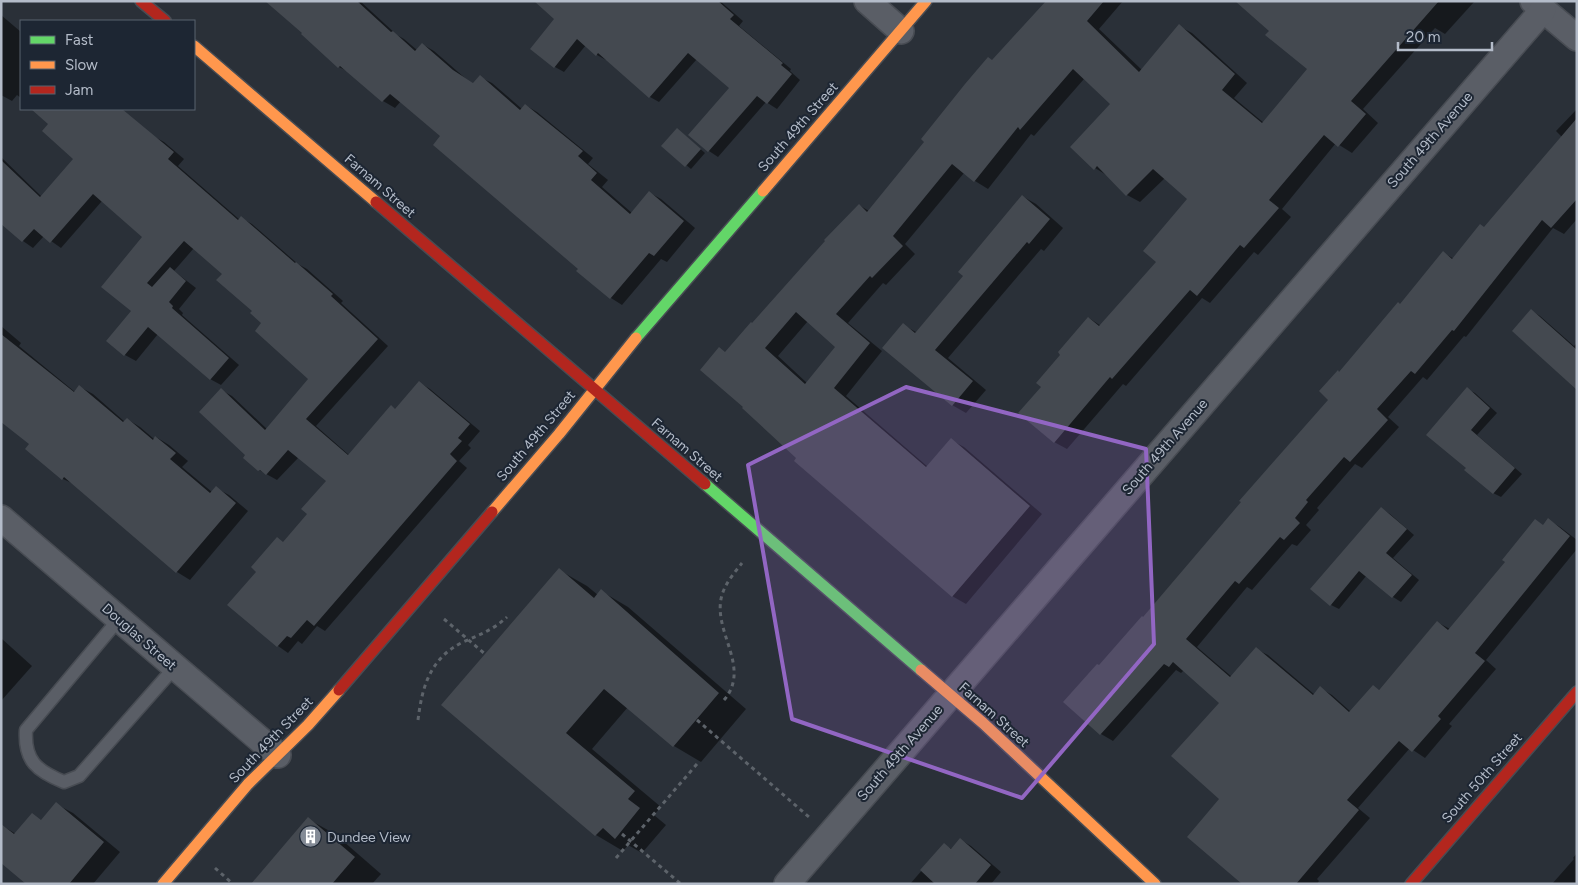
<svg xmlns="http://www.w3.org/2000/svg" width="1578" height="885" viewBox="0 0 1578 885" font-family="Figtree,sans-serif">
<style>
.shadow{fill:#0007;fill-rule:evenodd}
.building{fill:#444950;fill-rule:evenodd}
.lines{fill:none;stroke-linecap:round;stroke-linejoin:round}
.lane-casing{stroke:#484c53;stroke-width:15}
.street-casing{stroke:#484c53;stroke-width:28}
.fast-casing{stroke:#484c53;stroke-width:14}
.slow-casing{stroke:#484c53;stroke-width:14}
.jam-casing{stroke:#484c53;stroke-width:14}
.path{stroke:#5d636a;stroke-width:3;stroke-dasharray:4 4;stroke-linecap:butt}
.lane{stroke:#5a5e66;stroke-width:12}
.street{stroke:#5a5e66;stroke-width:25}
.fast{stroke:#63d668;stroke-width:11}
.slow{stroke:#ff974d;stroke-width:11}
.jam{stroke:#b3261e;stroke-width:11}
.marked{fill:#9266c3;fill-opacity:0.2;stroke:#9266c3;stroke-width:4;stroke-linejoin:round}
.labels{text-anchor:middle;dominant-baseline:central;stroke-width:4;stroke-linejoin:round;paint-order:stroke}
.street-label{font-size:14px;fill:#b4bcc9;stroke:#1d2633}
.poi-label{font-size:14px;fill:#b4bcc9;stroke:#1d2633;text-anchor:start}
</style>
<rect width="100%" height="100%" fill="#2a3038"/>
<g class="shadow">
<path d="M267 1H360L397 35 404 39 417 50 422 44 434 51 465 78 474 84 480 77 492 83 522 109 525 105 537 112 593 158 588 164 608 180 602 187 632 213 650 193 661 199 695 228 667 262 661 259 622 305 611 298 578 271 579 269 442 136 401 101 395 108 383 101 351 73 339 67 303 34 304 33Z"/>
<path d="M537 1H720L743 21 739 26 791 69 790 71 800 80 777 109 766 102 718 157 709 151 690 135 731 88 697 59 659 102 650 97 607 59 606 60 597 55 586 45 564 72 555 67 556 19Z"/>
<path d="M1048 1H1123L1099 29 1142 70 1179 26 1192 33 1247 83 1234 98 1264 123 1309 69 1296 1 1474 2 1445 34 1435 28 1363 109 1378 123 1352 153 1336 143 1282 209 1291 217 1258 255 1254 252 1210 303 1202 298 1126 386 1123 384 1067 449 1054 442 1042 387 1062 355 1089 318 1101 326 1158 262 1189 199 1165 178 1140 202 1127 195 1108 176 1095 168 1112 104 1084 79 1034 136 1031 134 988 189 975 181 964 173 905 244 915 254 886 285 883 283 848 323 882 351 846 396 928 467 951 440 964 447 1042 514 966 604 952 596 798 457 726 353 859 205 869 211 993 61ZM808 321 837 346 807 383 778 356Z"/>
<path d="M1 15 21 32V98L17 95 12 101 1 95Z"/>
<path d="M33 109H121L152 137 153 136 164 142 184 159 178 166 240 220 241 218 252 224 298 264 307 269 343 301 341 303 388 346 316 426 349 455 396 410 420 383 430 389 480 431 468 445 471 448 459 461 467 468 325 631 317 626 302 644 298 641 288 653 278 646 229 605 309 514 327 480 299 457 277 480 259 470 246 455 221 390 232 396 268 430 310 379 223 273 194 248 174 271 196 288 179 309 183 313 182 315 239 365 221 385 210 379 158 334 136 361 125 355 144 237 102 201 61 248 44 236 33 248 23 241 1 203V157L42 197 75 159 50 124Z"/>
<path d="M1577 109V219L1564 234 1553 228 1466 337 1464 336 1427 380 1423 377 1388 417 1399 427 1362 468 1355 464 1317 508 1319 510 1306 525 1311 530 1297 546 1292 544 1252 590 1247 587 1197 647 1232 677 1256 649 1268 655 1315 695 1320 688 1332 695 1351 712 1379 690 1437 622 1450 629 1549 520 1560 527 1577 540V549L1486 660 1496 669 1449 724 1452 726 1425 758 1410 748 1358 808 1370 818 1317 879 1319 881 1317 884H1244L1221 799V703L1184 670 1181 673 1176 670 1113 741 1101 734 1100 666 1143 618 1330 399 1340 373 1401 305 1444 253 1454 259 1485 228 1562 137 1556 131Z"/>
<path d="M682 133 705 153 691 169 663 146Z"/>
<path d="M1022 196 1036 204 1063 228 1044 251 1041 249 948 358 986 390 966 413 952 405 903 325 916 332 964 276Z"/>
<path d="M1532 311 1540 316 1574 346 1577 343V386Z"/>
<path d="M1 326 21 343 19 346 75 392 80 387 93 394 125 422 127 419 140 427 154 439 156 437 169 445 188 461 182 467 212 492 216 488 229 495 248 511 190 580 177 572 76 485 63 479 31 444 1 421Z"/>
<path d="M1467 389 1475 393 1497 413 1477 435 1522 474 1501 497 1493 493 1466 469Z"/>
<path d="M1382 509 1390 514 1414 535 1393 558 1419 580 1401 602 1393 597 1367 575 1339 609 1331 605Z"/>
<path d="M559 570 587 586 598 595 601 591 628 607 746 709 701 762 674 746 628 707 592 749 661 807 654 815 666 825 642 853 628 845 623 851 596 835 443 705Z"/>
<path d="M1 638 32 666 1 701Z"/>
<path d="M56 804 73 813 120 852 93 884H28L1 825 16 834 32 815 42 821Z"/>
<path d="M308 819 335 834 381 874 372 884H252Z"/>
<path d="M961 840 971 846 1001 872 991 884H910L944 845 952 849Z"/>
<path d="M1577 853V884H1552L1574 859 1573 858Z"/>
</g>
<g class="building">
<path d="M265 1H357L391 32 393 31 415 51 422 43 453 70 473 83 480 75 520 110 525 104 583 151 578 156 597 173 591 180 630 214 649 191 684 221 654 256 649 253 610 299 576 271 578 269 433 145 440 136 401 103 390 94 382 102 340 66 338 68 301 34 302 33Z"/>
<path d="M534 1H718L734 15 730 19 783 63 781 65 792 74 767 104 757 96 708 152 688 135 729 88 688 53 649 98 598 53 596 56 577 39 554 68 530 49 554 19Z"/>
<path d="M1046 1H1104L1087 21 1139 72 1179 24 1235 74 1222 90 1262 123 1307 69 1265 35 1269 31 1235 1H1439L1351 101 1366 114 1338 147 1324 135 1269 200 1279 208 1244 248 1240 245 1197 296 1190 290 1112 379 1110 377 1054 443 1018 413 1041 387 1036 383 1060 355 1058 352 1088 317 1099 326 1156 262 1143 251 1187 199 1153 169 1126 196 1097 166 1094 170 1070 147 1110 104 1073 69 1020 130 1018 127 974 182 952 164 893 236 903 246 872 278 870 276 836 314 870 343 834 388 926 467 951 438 1030 506 952 597 794 461 796 458 742 408 743 407 700 370 719 347 725 352 751 322 752 323 825 241 824 240 859 204 867 212 924 142 921 139 965 84 988 57 992 60ZM796 312 835 347 805 384 765 348Z"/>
<path d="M31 109H122L174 152 168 159 238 220 241 216 295 263 296 262 333 294 331 296 378 339 306 419 348 455 391 405 395 409 419 381 470 424 458 438 462 441 450 454 457 461 314 626 307 620 291 638 287 636 277 647 227 605 256 572 251 567 277 537 283 542 307 514 301 509 326 481 288 450 266 475 260 470 258 471 243 458 245 455 199 412 221 388 265 430 308 379 255 331 261 323 250 313 252 311 216 280 222 274 184 241 147 283 152 287 170 267 186 281 169 302 173 306 172 308 229 358 210 380 148 327 124 356 106 341 131 311 101 287 142 237 93 194 50 243 34 229 22 242 1 224V160L40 197 73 159 42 131 48 124Z"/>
<path d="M1577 118V199L1551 228 1542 220 1454 331 1452 330 1415 374 1411 371 1377 409 1388 420 1350 462 1344 457 1306 500 1308 502 1295 518 1300 523 1284 540 1280 537 1239 584 1235 581 1186 639 1230 677 1256 647 1313 695 1320 686 1349 712 1373 685 1379 690 1437 621 1448 630 1505 562 1502 560 1535 519 1543 525 1548 518 1570 536 1475 653 1485 661 1438 716 1441 719 1412 752 1399 741 1347 800 1359 810 1296 884H1242L1187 837 1219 799 1171 756 1219 703 1173 662 1169 667 1164 664 1100 735 1063 702 1097 664 1099 665 1142 616 1143 617 1241 502 1239 501 1328 400 1319 391 1338 370 1339 372 1398 302 1400 304 1443 251 1452 259 1480 224 1484 227Z"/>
<path d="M677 128 701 149 685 167 661 146Z"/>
<path d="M1022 195 1050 219 1029 244 1027 242 935 350 973 381 952 406 882 348 903 323 915 333 963 276 958 272Z"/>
<path d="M1531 309 1577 350V390L1512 331Z"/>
<path d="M1 334 74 392 79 385 123 422 127 418 153 440 155 436 176 453 170 459 210 493 216 486 236 503 176 573 64 477 62 480 25 449 29 444 1 422Z"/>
<path d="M1467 387 1490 408 1471 430 1515 468 1493 494 1464 470 1466 468 1426 435Z"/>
<path d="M1381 507 1407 529 1386 553 1412 575 1392 598 1359 571 1330 606 1310 589Z"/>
<path d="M559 568 594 598 601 589 719 693 673 747 604 689 566 733 635 791 628 799 640 808 615 839 603 828 595 836 441 705Z"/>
<path d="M56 802 104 842 69 884H26L1 863V824L14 834 32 813 41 820Z"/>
<path d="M308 817 355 857 332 884H251Z"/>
<path d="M960 838 991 865 975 884H935L920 870 944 843 951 849Z"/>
</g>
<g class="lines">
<defs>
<path id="lane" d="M119 619 26 730C24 761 37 771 64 782L79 776 175 667"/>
<g id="street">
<path d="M867 1 901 31"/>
<path d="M1533 1 1577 38"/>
<path d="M1 518 278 755"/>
<path d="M787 884 1543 10"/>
</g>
<g id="fast">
<path d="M636 338 763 191"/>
<path d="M705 484 921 670"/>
</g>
<g id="slow">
<path d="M194 46 376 202"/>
<path d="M763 191 926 1"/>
<path d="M492 512 559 434 636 338"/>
<path d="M921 670 983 723 1155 884"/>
<path d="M163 884 248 784 308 725 339 690"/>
</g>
<g id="jam">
<path d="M141 1 165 21"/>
<path d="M376 202 705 484"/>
<path d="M339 690 492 512"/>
<path d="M1411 884 1577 692"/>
</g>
</defs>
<use href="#lane" class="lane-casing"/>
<use href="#street" class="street-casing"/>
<use href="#fast" class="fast-casing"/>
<use href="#slow" class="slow-casing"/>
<use href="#jam" class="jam-casing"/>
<g class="path">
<path d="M444 619 485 654"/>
<path d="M724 700C753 666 709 629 723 592 727 581 735 572 742 563"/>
<path d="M418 720C422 687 430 658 463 642 479 635 493 630 507 617"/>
<path d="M697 720 809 817"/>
<path d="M622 834 681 884"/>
<path d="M616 858 697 764"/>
<path d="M215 868 233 884"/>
</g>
<use href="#lane" class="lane"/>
<use href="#street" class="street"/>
<use href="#fast" class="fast"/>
<use href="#slow" class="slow"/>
<use href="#jam" class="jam"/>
</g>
<path class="marked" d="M906 387 1146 449 1154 644 1022 798 792 719 748 465Z"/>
<defs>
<symbol id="building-disc" viewBox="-11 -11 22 22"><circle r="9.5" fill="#848b96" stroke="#1d2633"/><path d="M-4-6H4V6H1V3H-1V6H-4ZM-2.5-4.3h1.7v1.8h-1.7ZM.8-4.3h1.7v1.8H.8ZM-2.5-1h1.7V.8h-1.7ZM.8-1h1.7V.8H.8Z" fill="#fff"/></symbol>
</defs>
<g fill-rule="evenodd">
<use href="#building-disc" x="298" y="824" width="25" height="25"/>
</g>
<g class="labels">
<g class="street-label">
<text transform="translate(798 127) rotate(-49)">South 49th Street</text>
<text transform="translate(1430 140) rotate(-49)">South 49th Avenue</text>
<text transform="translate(380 186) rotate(41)">Farnam Street</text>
<text transform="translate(536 436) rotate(-50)">South 49th Street</text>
<text transform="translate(1165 447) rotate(-49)">South 49th Avenue</text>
<text transform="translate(687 450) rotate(41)">Farnam Street</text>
<text transform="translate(139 637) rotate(41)">Douglas Street</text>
<text transform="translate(994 715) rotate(42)">Farnam Street</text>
<text transform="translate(271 740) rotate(-46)">South 49th Street</text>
<text transform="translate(900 753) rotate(-49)">South 49th Avenue</text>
<text transform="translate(1482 778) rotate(-49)">South 50th Street</text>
</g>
<g class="poi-label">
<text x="327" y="837">Dundee View</text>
</g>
</g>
<rect width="1578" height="885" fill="none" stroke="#b4bcc9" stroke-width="5"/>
<rect x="20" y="20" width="175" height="90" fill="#1d2633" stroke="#59626f"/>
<rect x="30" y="36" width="25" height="8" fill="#63d668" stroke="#59626f"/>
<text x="65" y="45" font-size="15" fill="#b4bcc9">Fast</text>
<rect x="30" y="61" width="25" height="8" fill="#ff974d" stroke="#59626f"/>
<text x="65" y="70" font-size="15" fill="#b4bcc9">Slow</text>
<rect x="30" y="86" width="25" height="8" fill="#b3261e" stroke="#59626f"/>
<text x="65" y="95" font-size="15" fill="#b4bcc9">Jam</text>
<path d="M1398 42v8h94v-8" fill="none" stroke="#b4bcc9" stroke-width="2.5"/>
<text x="1406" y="42" font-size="15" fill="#b4bcc9" stroke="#1d2633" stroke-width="4" paint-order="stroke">20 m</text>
</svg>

### WORK INSTRUCTIONS:
Whenever a line of the material above contains the string "lines", copy that line out.

### OUTPUT OF THE TASK:
.lines{fill:none;stroke-linecap:round;stroke-linejoin:round}
<g class="lines">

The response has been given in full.